I got a notice from the public library that a book I ordered was in.
So, like I do several times a day, I scribbled a note to remind myself to pick it up.
This is what I wrote:
It says: pick up Loose Girl at CPL.
After I read what I'd written, I put "Loose Girl" in quotes in case I got in an accident on the way to the library and the note was found on my body. I don't want to give the coroner the impression that I troll the public library for women.
Loose Girl is a memoir about a promiscuous teenager who was in high school about the same time I was, in the 1980's. While she was having lots of sex, and not particularly enjoying it, I was having absolutely no sex (with other people), and also not particularly enjoying it. So it's nice to see all the different ways people can not enjoy their teenage experience.
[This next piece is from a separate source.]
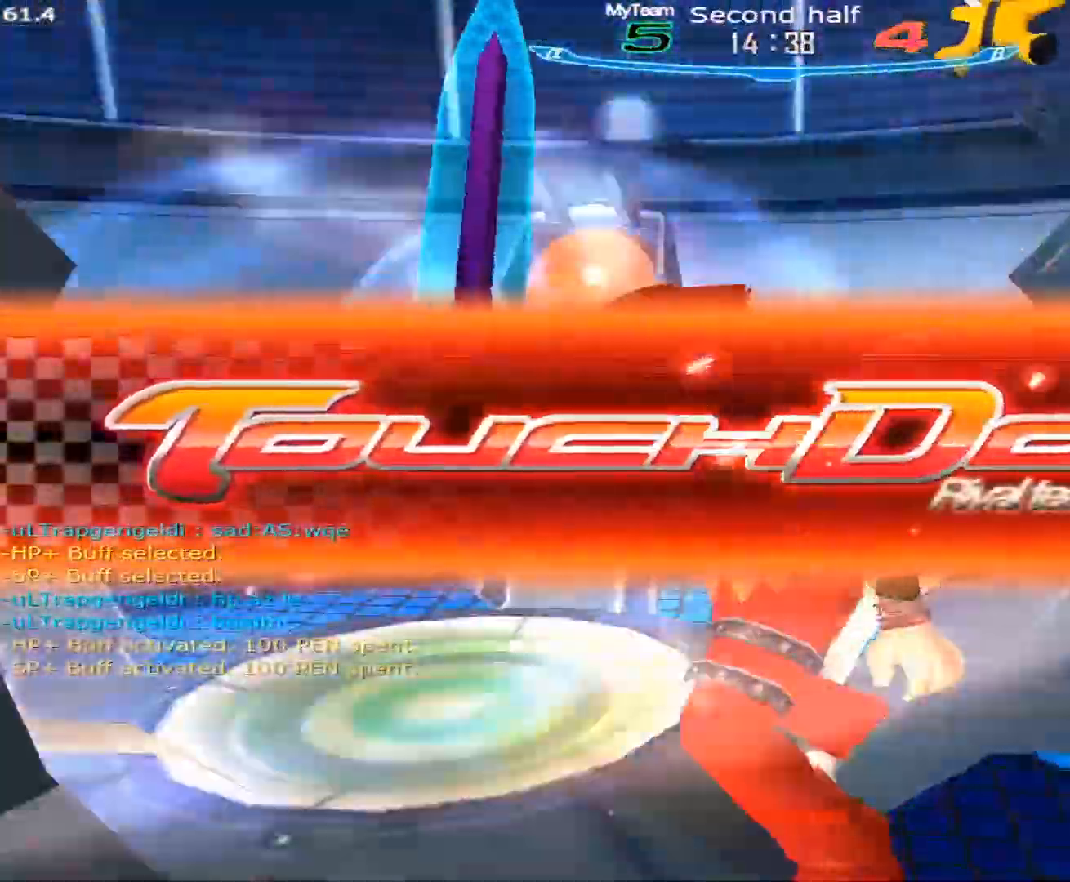
{"keys": [], "mouse": [], "events": []}
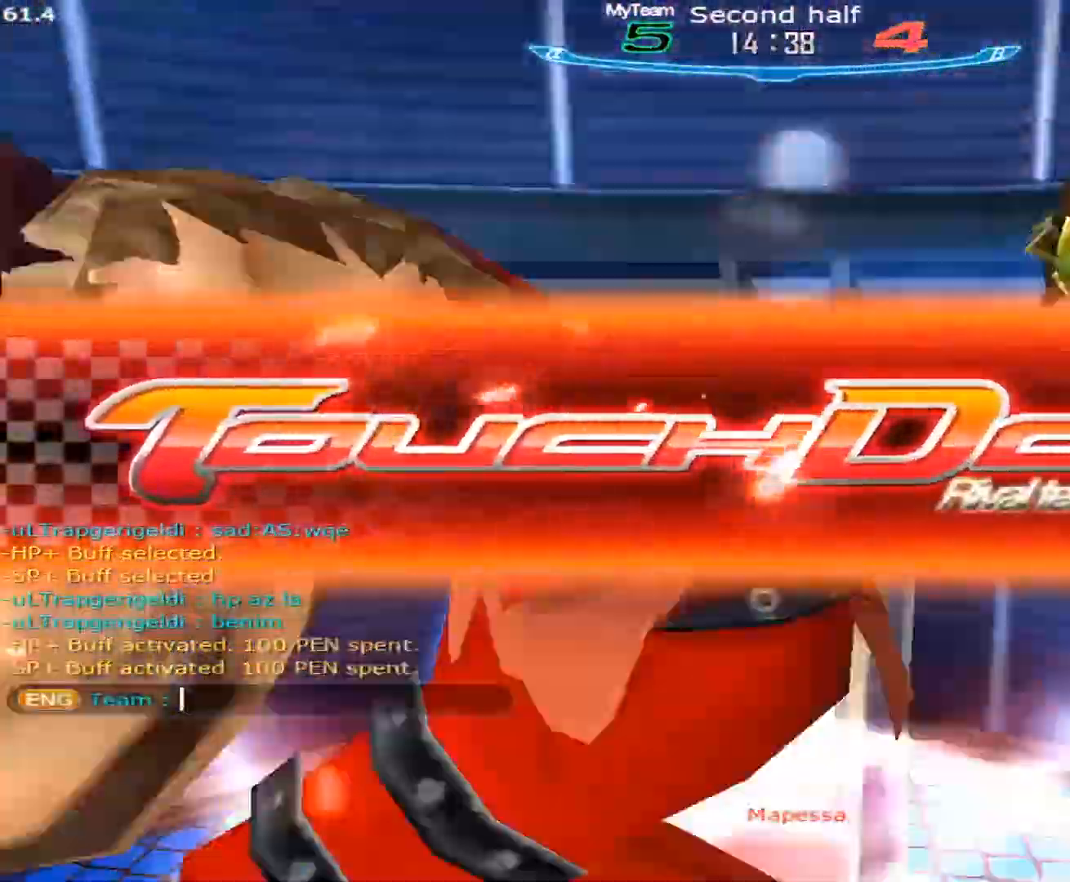
{"keys": [], "mouse": [], "events": []}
It's one of three memoirs I'm reading right now. I have one on my night table for bedtime reading, one that I read during breakfast and lunch, and one that I'm listening to during my commute. The other two are Running With Scissors, about a boy whose mother had him live with her psychiatrist's crazy family, and Failure, which recounts an entire life in terms of its failures. It's a good book to read while going through a divorce.
As you can probably guess, I love memoirs. It's not only the kind of writing I like to do myself, but I'm also really interested in people's stories. I don't much care for people, but I love their stories.
The challenge to reading three memoirs at once is that I often mix up the stories. Which one had the distant, alcoholic dad? Which one had the crazy mother who abandoned them? (Oh, wait, I think they all did.) Whose mother was the poet? Which one snacked on dog food? Which one tried to be gay but couldn't do it? Which one stole cocaine from their dad's dresser?
Mixing all of these stories up makes for one huge-ass amazing tale of dysfunction.